According to FuelEconomy.gov, however, the four-wheel-drive Mahindra TR40 crew-cab pickup with a four-cylinder diesel engine and automatic transmission has been rated by the EPA at only 19 mpg city/21 mpg highway. By comparison, the 4x4 2011 Dodge Dakota with a 3.7 liter V6 engine is rated at 14/18. The TR40's miserable highway mileage doesn't even match the Ford F-150 3.7 liter 4x2, which is rated at 16 city/23 highway. The 4x4 Ford Ranger, like the aforementioned Dodge, is rated at 14 city/18 highway. Mahindra's compact pickup truck offers a towing capacity of 5,000 pounds and a payload of 2,765 pounds.

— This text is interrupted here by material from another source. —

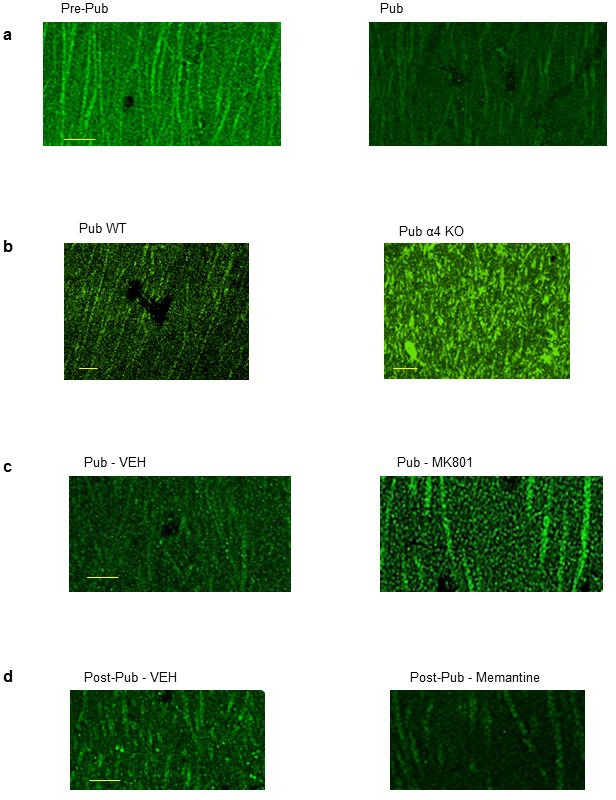
Kalirin-7 expression varies across pubertal stage, α4 genotype and level of pubertal NMDAR expression.Representative images of Kalirin-7 (Kal7) expression in CA1 hippocampus across pubertal stage (a), in pubertal WT and α4 KO hippocampus (b), following pubertal treatment with vehicle or MK-801 to increase NR1 expression (Aoki et al., 2012) (c) or following post-pubertal treatment with vehicle or memantine to block NMDARs (d). Scale, 10 μm. (Averaged data of pixel intensity included in Figure 3).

Mahindra and GV had been counting on the fuel economy angle to get on truck buyers' radar. But the current differential between the Mahindra TR40 diesel truck's mileage and that of the gas-powered competition is unlikely to turn heads or create headlines. Global Vehicles told PickupTrucks.com: "Good fuel economy will be an important part of the truck's appeal, and we're eager to see the fuel economy for all of the models, especially the two-door, two-wheel-drive model, which Mahindra told us to expect would achieve close to 30 mpg."
It's hard to imagine Mahindra squeezing out nine additional highway miles per gallon just by stripping out the 4-wheel-drive system.